# Cold or Warm start-up.



## sledhead (Nov 23, 2001)

When starting the 5.4 Triton, (02) Is it supposed to jump up to 1750 R.P.M.s?
Or should I be taking this back to the dealer to have them check it out?
Seems to me, turning a cold engine that fast at startup aint good for it what with little or no oil pressure to critical engine parts yet.


Sledhead.


----------



## intimidator (Jun 5, 2001)

Well, it depends on if it comes down fairly quickly or not, if it does, then its normal, if it doesn't then I'd get it back to the dealer. How does it idle otherwise? The 4.2 6 cyls. are notorious for high cold idle (1500 to 2000 rpm) for 30 -40 seconds, sometimes longer, and everyone I've seen does it, computer program apperantly. Even the new diesels idle higher at cold start-up. Hope this helps.

Jason


----------



## sledhead (Nov 23, 2001)

Intimidator,
Yes it does come right back down to 1,000 rpm in a matter of seconds, then lower yet as it warms up.
I have a 5.0 in an Explorer that does not do that on start-up, so I figured that the program or throttle posistion sensor may be bad or set up wrong on the 5.4.
BTW, are you a NASCAR fan?


Sledhead


----------



## Rob (May 15, 2001)

Sledhead,
My 5.4 in a 2000 F250 does something similar. I don't think it revs quite that high. But during a cold start it jumps quite high, then quickly drops back to around 1000, then drops to normal. I have the automatic transmission with the 4.10 gears and I have found also that the overdrive will not kick in until the truck is wamed up.

HTH,


----------



## [email protected] (Aug 11, 2001)

My 2001 F250 w/ 5.4 Triton and 4.10 gears does the same things. Fast idle comes right back down to around 1000 rpm and even lower as it gets warmer, and the overdrive won't engage 'til the engine is warm.


----------



## Chief Plow (Dec 12, 2001)

Sledhead,

I have a 95' f-150 with the 5.0 It does the cold idle dance as I call it. It runs up to about 1800 rpm for about 30 seconds every day in the winter time, I questioned ford and they said it was normal. they might be right, I have owned the truck for 5 yrs, and it has 110,000 miles on it , and I change the oil every 2,000 miles, and have never had a lick of trouble.... Knock on wood...

Rick


----------



## DaleL (Dec 12, 2001)

Same here...I'll pay more attention to exactly how high it revs, but I will say it DOES start up with a 'blast' (well sorta!) and then settles back within a few seconds. '02 F250 4x4 5.4 auto 4:10 gear w/less than 600 miles.

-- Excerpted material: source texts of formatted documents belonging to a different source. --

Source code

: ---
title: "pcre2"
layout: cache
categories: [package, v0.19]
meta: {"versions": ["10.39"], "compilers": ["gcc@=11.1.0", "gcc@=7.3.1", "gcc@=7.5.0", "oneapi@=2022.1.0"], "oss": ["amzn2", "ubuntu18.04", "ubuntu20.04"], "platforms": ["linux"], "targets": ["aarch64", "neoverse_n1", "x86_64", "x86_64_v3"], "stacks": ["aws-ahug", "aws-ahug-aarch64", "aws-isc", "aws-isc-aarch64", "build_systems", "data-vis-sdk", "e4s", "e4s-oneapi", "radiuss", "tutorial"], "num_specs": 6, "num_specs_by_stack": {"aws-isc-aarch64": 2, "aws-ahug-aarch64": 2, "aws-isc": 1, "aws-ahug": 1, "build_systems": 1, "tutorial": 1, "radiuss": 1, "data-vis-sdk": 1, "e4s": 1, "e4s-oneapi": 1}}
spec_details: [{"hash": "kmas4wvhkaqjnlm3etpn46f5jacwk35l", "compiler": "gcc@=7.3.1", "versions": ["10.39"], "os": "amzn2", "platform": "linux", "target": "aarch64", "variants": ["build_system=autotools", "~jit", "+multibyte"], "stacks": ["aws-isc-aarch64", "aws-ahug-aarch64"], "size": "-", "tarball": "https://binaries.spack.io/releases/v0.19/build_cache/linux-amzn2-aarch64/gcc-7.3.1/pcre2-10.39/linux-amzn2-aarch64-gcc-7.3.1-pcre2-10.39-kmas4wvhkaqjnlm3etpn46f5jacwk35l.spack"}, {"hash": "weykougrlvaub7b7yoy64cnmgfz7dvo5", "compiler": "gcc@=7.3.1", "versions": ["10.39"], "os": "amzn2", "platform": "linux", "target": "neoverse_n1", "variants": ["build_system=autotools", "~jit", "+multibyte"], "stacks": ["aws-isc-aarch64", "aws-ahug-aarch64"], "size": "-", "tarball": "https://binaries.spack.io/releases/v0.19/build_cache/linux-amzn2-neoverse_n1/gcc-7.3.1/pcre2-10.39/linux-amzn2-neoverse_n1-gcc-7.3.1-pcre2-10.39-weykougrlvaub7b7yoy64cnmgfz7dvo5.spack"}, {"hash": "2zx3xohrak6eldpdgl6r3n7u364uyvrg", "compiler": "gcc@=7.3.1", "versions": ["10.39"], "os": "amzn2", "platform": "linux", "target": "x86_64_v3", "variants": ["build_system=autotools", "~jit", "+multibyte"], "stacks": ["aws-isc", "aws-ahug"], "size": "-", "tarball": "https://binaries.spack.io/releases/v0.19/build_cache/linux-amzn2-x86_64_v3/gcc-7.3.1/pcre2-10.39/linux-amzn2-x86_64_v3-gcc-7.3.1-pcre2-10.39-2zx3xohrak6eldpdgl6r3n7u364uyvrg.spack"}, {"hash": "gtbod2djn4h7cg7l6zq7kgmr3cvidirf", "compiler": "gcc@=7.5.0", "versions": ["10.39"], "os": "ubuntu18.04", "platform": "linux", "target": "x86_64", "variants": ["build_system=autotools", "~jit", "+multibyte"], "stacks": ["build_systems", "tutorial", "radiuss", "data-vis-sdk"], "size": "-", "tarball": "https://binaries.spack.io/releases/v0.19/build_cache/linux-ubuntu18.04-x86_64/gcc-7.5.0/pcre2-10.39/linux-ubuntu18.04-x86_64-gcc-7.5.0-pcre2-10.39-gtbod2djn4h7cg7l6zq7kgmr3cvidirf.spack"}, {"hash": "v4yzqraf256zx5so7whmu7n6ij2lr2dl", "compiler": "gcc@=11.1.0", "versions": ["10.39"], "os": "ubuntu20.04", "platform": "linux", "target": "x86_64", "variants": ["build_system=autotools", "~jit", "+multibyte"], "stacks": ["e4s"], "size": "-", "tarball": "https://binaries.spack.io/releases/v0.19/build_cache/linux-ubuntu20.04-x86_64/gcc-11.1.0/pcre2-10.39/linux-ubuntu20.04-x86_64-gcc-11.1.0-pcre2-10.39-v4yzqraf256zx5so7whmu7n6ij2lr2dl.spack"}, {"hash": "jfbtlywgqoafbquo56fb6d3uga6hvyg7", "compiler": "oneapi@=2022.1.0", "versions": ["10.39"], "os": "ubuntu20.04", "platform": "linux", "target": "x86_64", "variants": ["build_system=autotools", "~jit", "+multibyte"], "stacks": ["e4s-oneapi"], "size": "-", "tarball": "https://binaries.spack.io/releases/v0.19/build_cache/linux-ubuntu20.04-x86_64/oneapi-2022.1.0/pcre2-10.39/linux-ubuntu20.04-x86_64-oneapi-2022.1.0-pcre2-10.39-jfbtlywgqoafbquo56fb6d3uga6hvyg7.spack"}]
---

Just my coupleapennies...  
DaleL


----------



## sledhead (Nov 23, 2001)

*DaleL*

I'm not sure if a junior member, such as myself, has enough clout yet to welcome a new member to the board, but here goes.

First let me thank you for your responce to my question.
(I still think thats hard on internal engine parts even if it is "normal").

Secondly, Welcome to Plowsite.
The guys here can be very helpful and the comorodity (sp) is great. It could however use a little humor at times. lol
Maybe I'm just used to yaking with guys on the trash board at snowmobile.com though.

Have fun.

Sledhead


----------



## plowking35 (Dec 21, 1999)

How is this for humor.
Just owning a ford is a joke in and of itself.
Dino


----------



## sledhead (Nov 23, 2001)

*Humor?*

You call THAT humor?
Dont quit your day job quite yet to take the stage on amature night at the local "bowl & bar".

Besides, Why would I bite the hand that feeds me?
Ford signs my paychecks.

Sledhead


----------



## JD PLOWER (May 18, 2001)

Ignore the troll.


----------



## [email protected] (Aug 11, 2001)

okay, we all have our equipment preferences and such so I don't see the need for remarks like the joke about fords. besides, if you've ever really looked at a bowtie it looks nothing like a chevy emblem!!!


----------



## DaleL (Dec 12, 2001)

Sledhead:

Thank you for the 'welcome', I've enjoyed 'gawking' around the site the past several weeks! 

My rig's spankin' new this year ('02, F250, 4X4, 5.4L, auto, 4:10 rear end, Western 8' Pro plow w/UltraMount, Lesco low profile salt spreader) w/<600 miles. Looking forward to the first snowfall - hope we get enough to start making a dent in those 0% interest payments!


----------